● **WHAT IS BEING ASKED**
Take from the material every line containing the string "cancer" and copy it.

● **DATA FOR THIS EXERCISE**
──────────
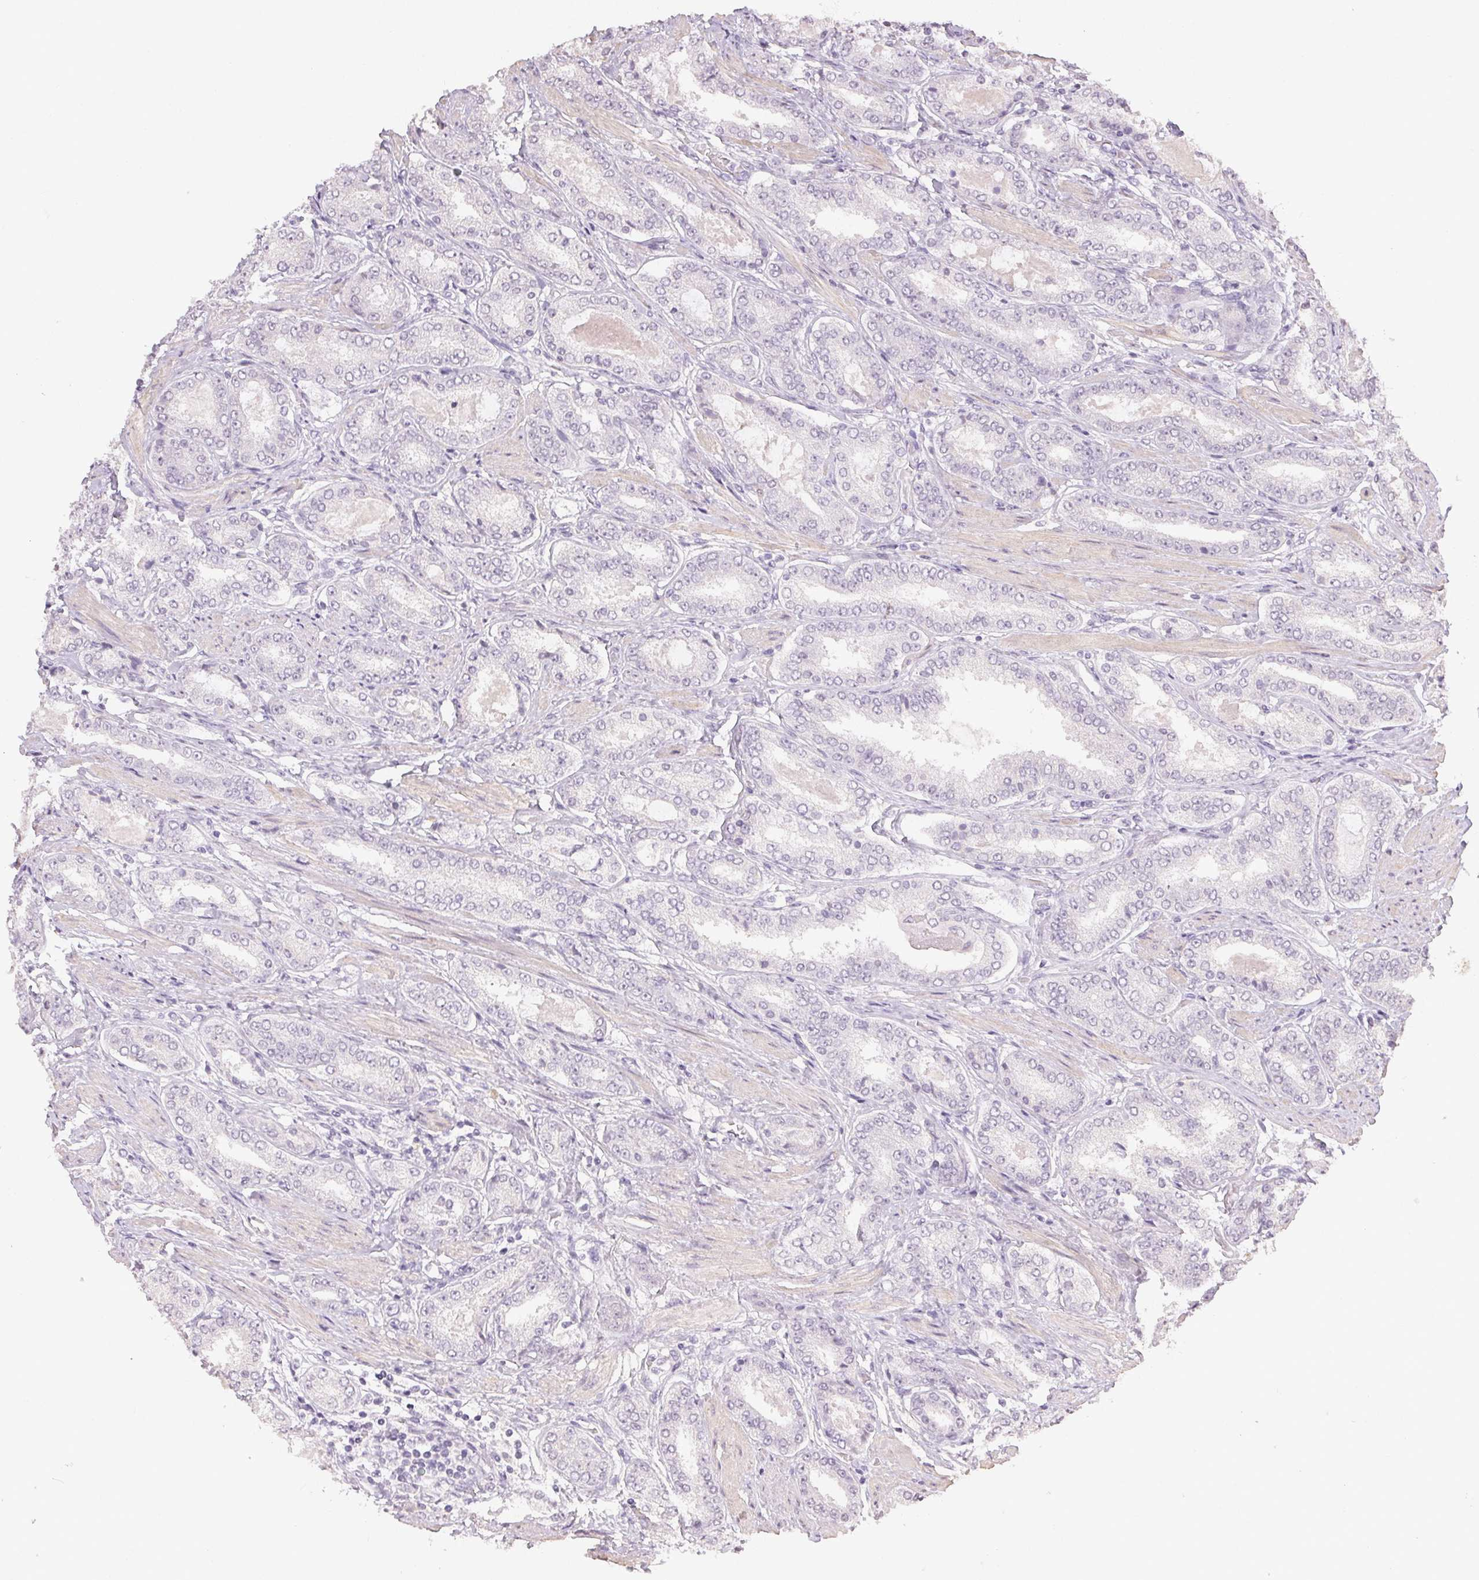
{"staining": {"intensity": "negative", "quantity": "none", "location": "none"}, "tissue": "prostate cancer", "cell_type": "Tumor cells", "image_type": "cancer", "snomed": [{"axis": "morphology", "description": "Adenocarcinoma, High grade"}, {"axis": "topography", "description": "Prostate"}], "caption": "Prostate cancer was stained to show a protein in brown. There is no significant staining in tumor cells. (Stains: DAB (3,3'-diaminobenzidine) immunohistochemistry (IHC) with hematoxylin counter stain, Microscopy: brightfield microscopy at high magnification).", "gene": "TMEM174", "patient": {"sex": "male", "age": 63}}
──────────
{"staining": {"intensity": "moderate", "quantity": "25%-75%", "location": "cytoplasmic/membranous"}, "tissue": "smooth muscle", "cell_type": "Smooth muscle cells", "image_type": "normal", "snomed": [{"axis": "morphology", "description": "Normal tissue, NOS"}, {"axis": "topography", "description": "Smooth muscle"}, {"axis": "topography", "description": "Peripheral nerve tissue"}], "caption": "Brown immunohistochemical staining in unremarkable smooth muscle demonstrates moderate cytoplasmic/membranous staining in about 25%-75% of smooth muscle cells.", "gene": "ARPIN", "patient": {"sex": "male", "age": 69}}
──────────
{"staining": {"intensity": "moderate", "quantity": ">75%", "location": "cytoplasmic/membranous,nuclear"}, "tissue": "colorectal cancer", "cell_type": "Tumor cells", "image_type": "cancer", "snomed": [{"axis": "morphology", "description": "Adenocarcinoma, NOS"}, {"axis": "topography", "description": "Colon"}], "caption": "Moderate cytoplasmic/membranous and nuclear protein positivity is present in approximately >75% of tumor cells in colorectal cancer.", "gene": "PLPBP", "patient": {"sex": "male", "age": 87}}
──────────
● **SOLUTION**
{"staining": {"intensity": "negative", "quantity": "none", "location": "none"}, "tissue": "prostate cancer", "cell_type": "Tumor cells", "image_type": "cancer", "snomed": [{"axis": "morphology", "description": "Adenocarcinoma, High grade"}, {"axis": "topography", "description": "Prostate"}], "caption": "Prostate cancer was stained to show a protein in brown. There is no significant staining in tumor cells. (Stains: DAB (3,3'-diaminobenzidine) immunohistochemistry (IHC) with hematoxylin counter stain, Microscopy: brightfield microscopy at high magnification).", "gene": "TMEM174", "patient": {"sex": "male", "age": 63}}
{"staining": {"intensity": "moderate", "quantity": ">75%", "location": "cytoplasmic/membranous,nuclear"}, "tissue": "colorectal cancer", "cell_type": "Tumor cells", "image_type": "cancer", "snomed": [{"axis": "morphology", "description": "Adenocarcinoma, NOS"}, {"axis": "topography", "description": "Colon"}], "caption": "Moderate cytoplasmic/membranous and nuclear protein positivity is present in approximately >75% of tumor cells in colorectal cancer.", "gene": "PLPBP", "patient": {"sex": "male", "age": 87}}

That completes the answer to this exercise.